Give up on Passion: What I Mean, is this...
Don't expect your passion to fuel your creativity. By its very nature, passion is transient, flaring and dissipating. Shifting allegiance.
We like to do the things we're good at.
So get good at something, and then enjoy your passion for it. Don't wait for the passion to drive you.
I'm not there yet. I'm not passionately compelled to write. In fact, I'm vastly entertained just staring at the wall and letting the stories play out in my mind, without having to write them all down.
But I committed to NaNoWriMo - publicly.
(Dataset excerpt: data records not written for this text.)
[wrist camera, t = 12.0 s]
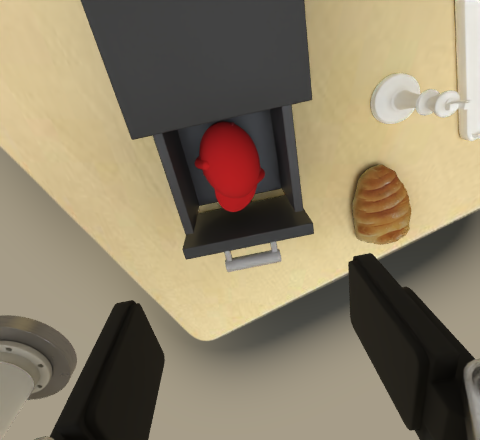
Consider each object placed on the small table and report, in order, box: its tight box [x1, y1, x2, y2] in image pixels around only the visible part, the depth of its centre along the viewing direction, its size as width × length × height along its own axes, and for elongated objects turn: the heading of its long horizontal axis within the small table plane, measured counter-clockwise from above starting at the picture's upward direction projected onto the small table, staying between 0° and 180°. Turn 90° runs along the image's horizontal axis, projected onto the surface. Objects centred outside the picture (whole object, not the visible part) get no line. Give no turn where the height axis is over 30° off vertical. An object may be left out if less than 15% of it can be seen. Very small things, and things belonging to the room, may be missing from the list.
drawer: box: [153, 105, 314, 272], centre depth 28 cm, size 18×12×8 cm
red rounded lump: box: [195, 122, 265, 212], centre depth 27 cm, size 8×6×6 cm
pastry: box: [352, 165, 411, 245], centre depth 33 cm, size 9×7×4 cm
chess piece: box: [371, 73, 473, 124], centre depth 25 cm, size 5×5×10 cm
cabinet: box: [81, 0, 312, 140], centre depth 22 cm, size 15×14×10 cm
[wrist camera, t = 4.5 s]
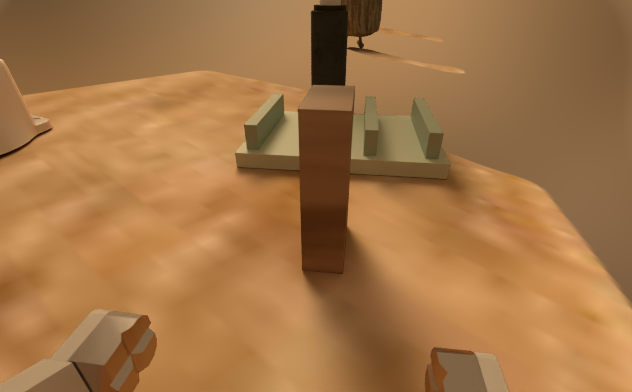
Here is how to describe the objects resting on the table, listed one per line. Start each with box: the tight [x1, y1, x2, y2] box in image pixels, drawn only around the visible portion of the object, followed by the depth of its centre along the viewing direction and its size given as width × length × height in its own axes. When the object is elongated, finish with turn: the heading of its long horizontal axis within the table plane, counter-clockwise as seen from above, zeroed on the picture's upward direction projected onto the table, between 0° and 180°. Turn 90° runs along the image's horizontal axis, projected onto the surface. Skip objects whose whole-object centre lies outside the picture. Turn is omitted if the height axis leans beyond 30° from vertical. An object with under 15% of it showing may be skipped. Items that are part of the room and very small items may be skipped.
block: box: [298, 85, 355, 274], centre depth 20 cm, size 5×2×10 cm, turn 173°
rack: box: [235, 94, 450, 179], centre depth 37 cm, size 14×20×4 cm
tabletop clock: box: [341, 0, 382, 48], centre depth 104 cm, size 14×9×25 cm, turn 137°
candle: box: [311, 0, 348, 86], centre depth 48 cm, size 5×5×25 cm
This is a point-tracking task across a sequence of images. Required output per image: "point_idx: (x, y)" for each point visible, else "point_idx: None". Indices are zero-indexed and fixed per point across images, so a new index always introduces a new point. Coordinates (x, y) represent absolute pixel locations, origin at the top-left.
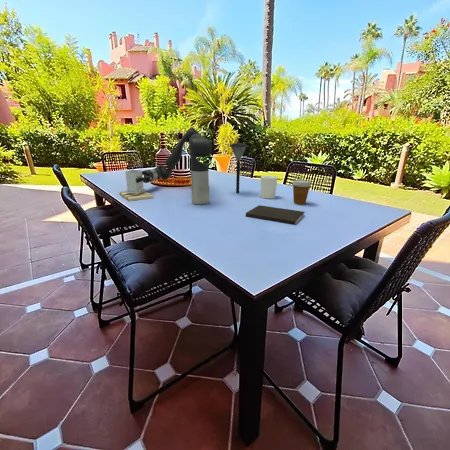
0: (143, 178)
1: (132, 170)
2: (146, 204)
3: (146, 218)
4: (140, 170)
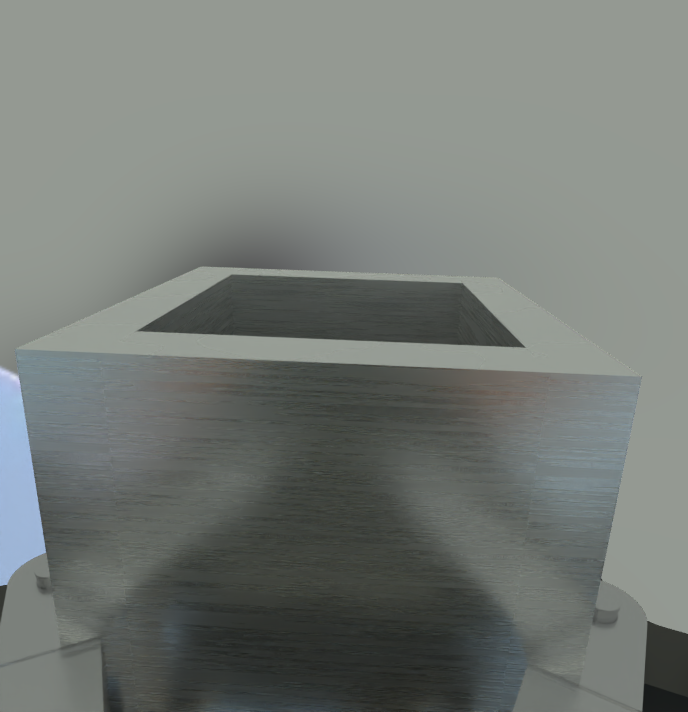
0: (5, 586)
1: (515, 349)
2: (12, 528)
3: (3, 377)
4: (88, 343)
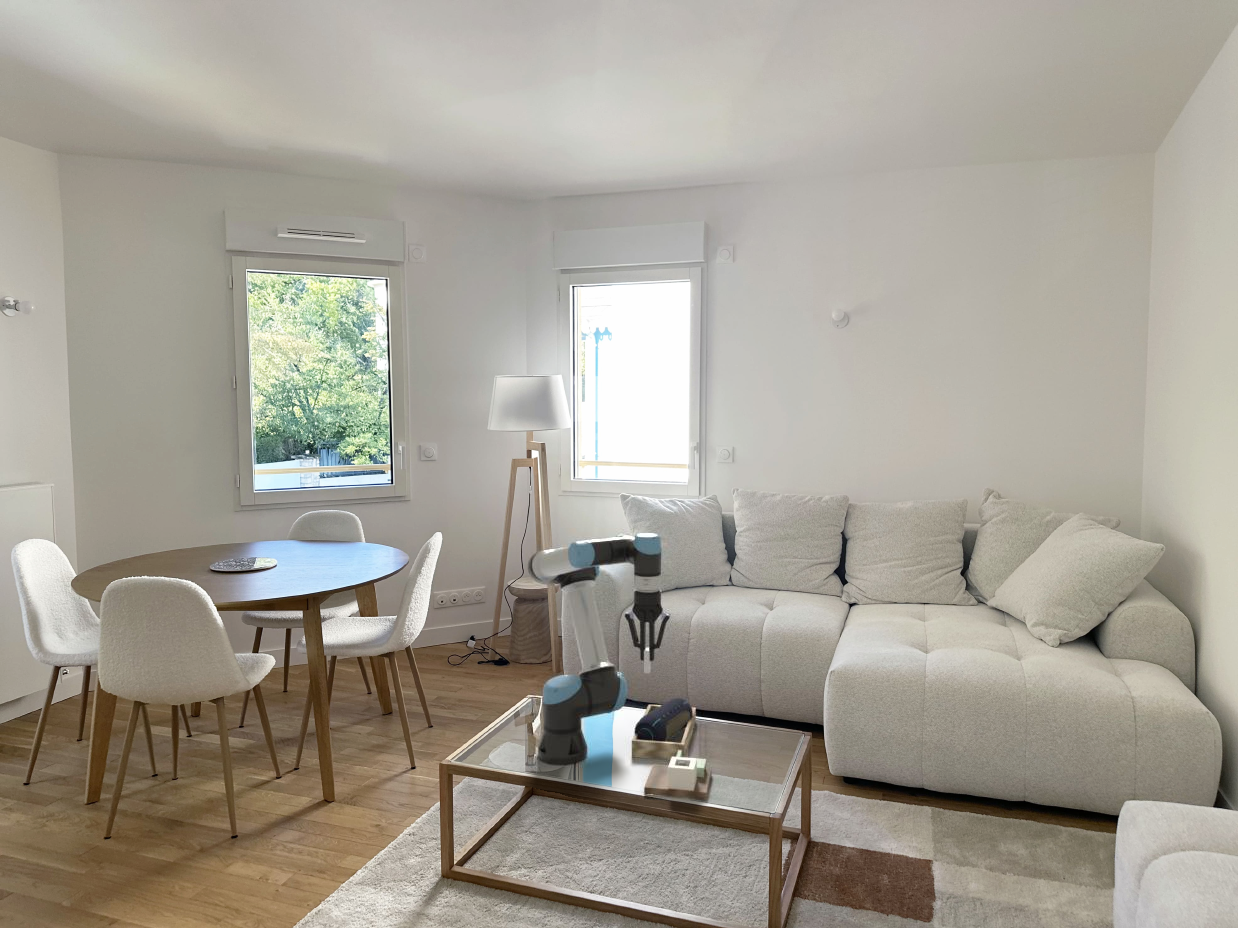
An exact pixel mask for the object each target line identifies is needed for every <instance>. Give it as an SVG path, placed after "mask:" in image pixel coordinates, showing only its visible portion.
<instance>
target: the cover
mask: <svg viewBox="0 0 1238 928" xmlns="http://www.w3.org/2000/svg"><path fill="white" fill-rule="evenodd" d="M676 757H682V750H678V753H677V756H676ZM683 758H687V757H686V756H685V757H683ZM694 758H695V759H697V777H702V778H704V770H706V768H707V758H696V757H694Z"/></svg>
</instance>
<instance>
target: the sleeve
mask: <svg viewBox="0 0 1238 928" xmlns="http://www.w3.org/2000/svg"><path fill="white" fill-rule="evenodd" d="M695 758H696V757H686V758H683V757H672V758H671V760H670V762H669V764H668V765H669V766H668V789H679V790H690V791H694V788H695V784H696V781H697V759H695ZM680 761H684V762H686V766H679V762H680Z"/></svg>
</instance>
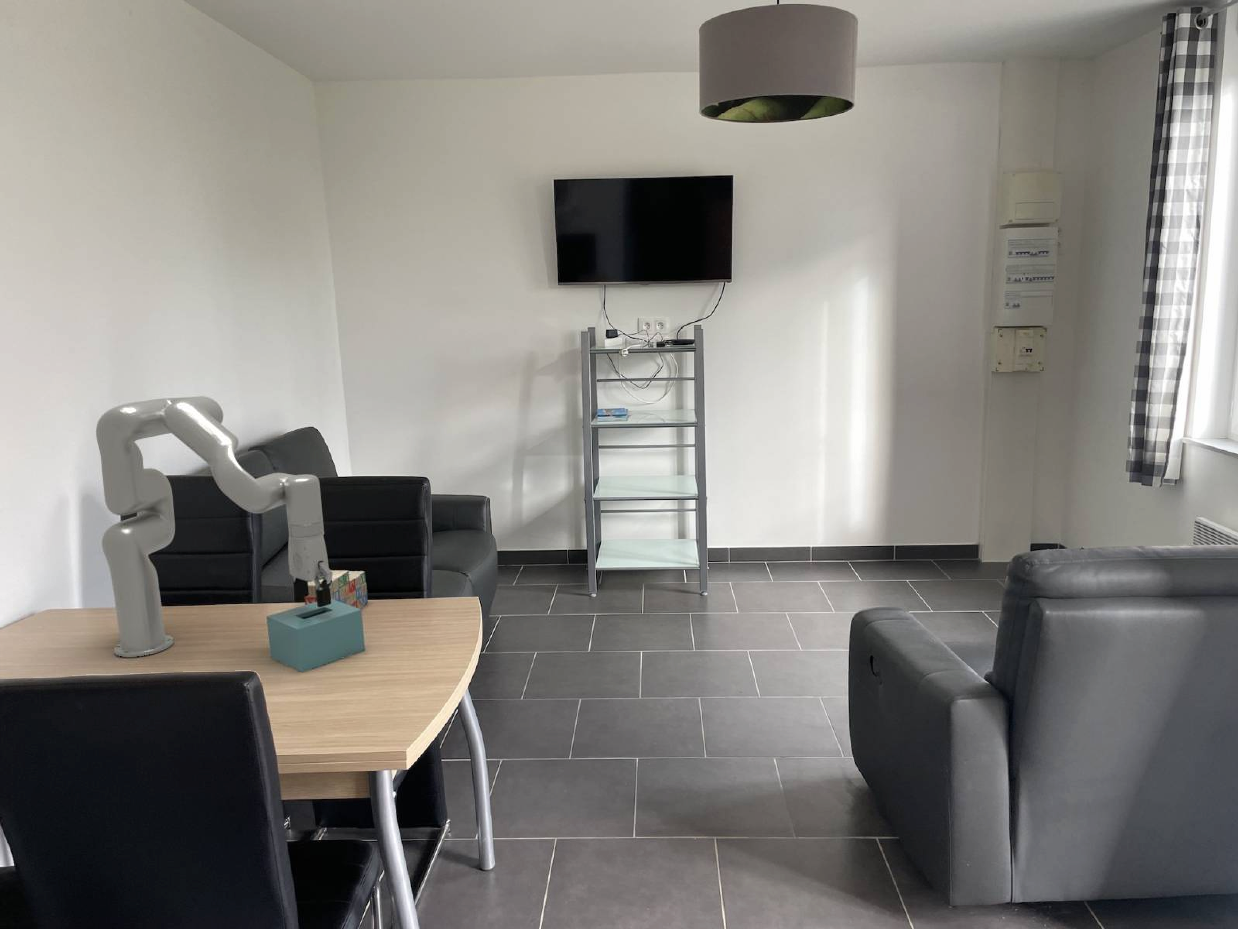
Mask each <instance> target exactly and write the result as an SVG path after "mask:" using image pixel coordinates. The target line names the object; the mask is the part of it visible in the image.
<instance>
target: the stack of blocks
mask: <svg viewBox="0 0 1238 929" xmlns="http://www.w3.org/2000/svg"><path fill="white" fill-rule="evenodd" d="M330 570H331V571H332V573H333V575H332V583H331V588H330V594H331V599H333V600H336V601H339V602H342V603H344V604H347V605H350V606H353V607H356V608H359V609H361V610H362V609H363V608H364V607H365V606H366V605H368V604H369V599H368V589H367V588H368V587H367V582H366V571H363V570H360V571H358V570H355V571H352V570H351V571H350V570H332V569H330ZM322 581H323V579H322V580H319V582H320V584H321V583H322ZM316 590H318V589H317V587H316V584H315V582H314V580H313V581H312V582H308V591H309V595H308V596H306V597H304V605H307V604H310V603H314V602H317V596H316Z"/></svg>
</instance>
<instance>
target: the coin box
mask: <svg viewBox="0 0 1238 929" xmlns="http://www.w3.org/2000/svg"><path fill="white" fill-rule="evenodd" d="M362 610H363V609H362V608H361V609H359V608H356V607H353V606H350V605H347V604H344V603H342V602H339V601H336V600H333V599H331V604H329V605H326V606H323V607H318V606H317V602H314V603H310V604H307V605H305V604H304V605H300V606H298V607H293V608H291V609H286V610H284V611H280V612H277V613H273V614H271V615H270V614H269V615H267V616H266V625H267V632H268V643H269V645H268V646H269V653H270V658H271V659H273V660H275V661H277V662H279V661H280V663H281V662H282V664H284V665H285V664H287V665H286V666H287V667H290V668H292V667H293V668H292V669H293V670H296V671H298V672H300V671H301V673H304V672H307V671H310V670H313V669H316V668H319V667H321V665H322V666H324V665H323V664H325V665H327V664H330V663H333V662H335V661H338V659H339V660H341V658H342V659H344V658H348V657H349V655H350V656H352V655H351V654H353V655H355V654H358V652H359V653H361V652H364V651H366V645H365V635H364V623H363V612H362ZM363 650H364V651H363ZM343 657H344V658H343ZM332 661H333V662H332ZM329 662H330V663H329ZM315 667H316V668H315ZM312 668H313V669H312Z"/></svg>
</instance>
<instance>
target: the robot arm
mask: <svg viewBox="0 0 1238 929" xmlns="http://www.w3.org/2000/svg"><path fill="white" fill-rule="evenodd" d="M223 420H224V412H223V409H222V407H221V406H220V404H219V403H218V402H217V401H215V400H214V399H213V398H211V397H208V396H205V395H204V396H203V395H199V396H191V397H190V396H189V397H188V396H187V397H166V398H165V397H164V398H163V397H162V398H157V399H156V398H155V399H147V400H142V401H141V400H140V401H134V402H128V403H125V404H121V405H120V404H119V405H117V406H114V407H112V408H110V409H109V410H107V411H105V412H104V413H103V414H102V415H101V416H100V418H99V420H98V421H97V424H96V431H95V435H96V436H95V437H96V441H97V442H96V443H97V445H98V446H97V447H98V450H99V455H100V462H101V473H102V474H101V475H102V485H103V495H104V501H105V505H106V507H107V510H108V511H109V512H111V514H113V515H116V516H128V515H129V516H130V515H132V514H136V516H133V517H130V518H127V519H125V520H121V521H119V522H116V523H114V524H112V525H111V526H110V527H108V529H106V531H105V532H104V533H103V536H102V539H101V546H102V551H103V554H104V557H105V558H106V561H107V564H108V568H109V572H110V578H111V583H112V584H111V585H112V590H113V596H114V604H115V612H116V619H117V626H118V632H119V633H118V634H119V640H120V642H119V643H118V644H116V645H115V646H114V647H113V652H114V654H117V655H119V656H118V657H120V656H122V658H137V656H139V657H143V656H144V655H145V656H149V654H150V655H152V654H157V653H159V652H162V651H164V650H167V649H168V648H170V647H171V646H172V645H173V644H174V640H173V639H174V638H173V637H172V636H171V635H170V634H166V632H165V625H164V623H165V622H164V617H163V608H162V602H161V601H162V600H161V594H160V592H161V591H160V586H159V585H160V584H159V577H158V572H157V569H156V567H155V566H154V564H153V562H152V561H151V559H150V558H149V555H151V554H152V553H155V552H157V551H159V550H162V549H164V548H166V547H168V546H169V545H170V544H171V543H172V541H173V539H174V537H175V532H176V521H175V512H174V511H175V510H174V496H173V491H172V485H171V483H170V481H169V479H168V478H167V476H166V475H165V474H164V473H163V472H162V471H161V470H158V469H156V468H152V467H151V468H150V467H149V468H144V458H143V454H142V451H141V449H140V447H139V445H138V444H137V443H136V442H137V441H139V440H143V439H148V438H154V437H158V436H164V435H168V434H172V435H173V436H175V438H177V439H178V440H179V441H180V442H181V443H183V444H184V445H185V446H186V447H188V449H190V450H191V451H192V452H193V453H195V454H196V455H197V456H198V457H200V458H201V459H202V460H203V461H205V462H206V464H208V466H209V467H210V468H209V469H210V471H211V474H212V477H213V479H214V481H215V483H216V485H217V486H218V488H219V489H220V491H221V492H222V493H223V494H224V495H225V496H227V497H228V498H229V499H230V500H231V501H232V502H234V503H235V504H236V505H238V506H239V507H240V508H242V510H245V511H247V512H249V513H252V514H263V513H267V512H268V511H270V510H272V509H275V508H278V507H282V506H283V505H285V506H286V507H285V508H286V518H287V526H288V528H287V529H288V546H287V547H288V548H287V549H288V550H287V551H288V554H287V558H288V569H289V570H288V571H289V574H290V575H291V579H292V582H293V589H294V591H293V592H294V598H295V599H297V600H299V599H304V598H305V597H306V596H308V595H309V591H308V582H312V581H313V580H314V582H315V584H316V587H317V589H318V590H316V596H317V606H318V607H323V606H326V605H329V604H331V594H330V588H331V583H332V575H333V573H332V571H333V570H332V569H330V567H329V559H328V553H327V552H328V551H327V546H326V542H325V537H324V534H325V529H324V528H325V527H324V517H323V516H324V515H323V509H322V508H323V507H322V497H321V494H322V493H321V485H320V479H319V478H318V477H317V476H316V475H314V474H297V475H295V474H289V473H285V472H274V473H270V474H267V475H263V476H260V477H257V478H255V477H254V476H252V475H251V474H250V473H249V472H248V471H246V469H244V468H243V467H242V466H241V465H240V463H239V462H238V460H237V459H236V456H235V454H236V451H237V449H238V447H239V438H238V437H237V436H236V435H235V434H233V433H232V432H231V431H230V430H229V429H227V428H226V427H225V426H224V425H223ZM331 570H332V571H331ZM322 579H323V581H322V583H321V584H320V582H319V580H322ZM117 655H116V656H117Z"/></svg>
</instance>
So writing became part of my daily agenda, like feeding BoyChild or brushing my teeth, it became routine. I'm not going to say it was easy, because it wasn't. But the result of just doing it anyway, is that it's now easier. And because it is easier, it's also
Consider Yourself Subordinate: Public Accountability
Every night, after my writing session, I went on to the NaNoWriMo website and entered my word count, which automatically updated the progress widget on the blog. So every day, anyone could visit my blog and see exactly how many words I'd written.
I didn't really appreciate the magnitude of this until after NaNoWriMo was over. After I cracked out the 50k words, I saved my file and closed it for a few days. Last night, I opened the file and was at a loss, when I had no word count widget to update, after my writing session was over.
I relied on you to keep me on task. THANK YOU.
Which reminded me of these good reasons for blogging in the first place.
So declare your goals and intentions to someone who'll ask you about them. Or imagine explaining to your child/ren why you didn't/don't pursue your dreams/goals.
Discover WHY You Write: Soothing the Beast
I've discovered why I write by a process of elimination.
I don't write because:
- I love the process. I really, really don't love the process. I find it confusing, overwhelming, and vaguely embarrassing.
- I need to quiet the voices clammering in my head. As per above, I'm quite happy to listen to the voices and watch their stories unfold, lips moving as I mutter under my breath (which BoyChild thinks is hilarious). It's like watching an epic and beautifully cinematic movie that I have total control over. Cheap thrills.
- Money/Glory. 'Nuff said.
I do write because of the way it makes me feel about myself afterward. Writing is hard, excruciating, arduous, painful. But I do it. I do it because, when I'm done, I feel relieved and full at the same time. Replete. Sated. It satisfies this sad, anxious, restless beast prowling deep within.
|Lazy Cat Days by mich&pics|
When I don't write, this beast rears her ugly head and I walk around this earth like a tiger with no teeth, a dragon with no fire. Something that should be majestic, proud, fierce. But is instead, sad, lethargic, humiliated. Pathetic. And very, very irritable.
I have felt this way for most of my adult life (with a few notable exceptions, childbirth and travel, being two of them). It never, ever occurred to me that writing may be the balm for my restless spirit. That writing is my teeth, my fire.
I'm 38 years old, and I'm just coming alive. Again.
So keep going. Never stop. Never quit. Never give up. Never give in. Never. Say. Die.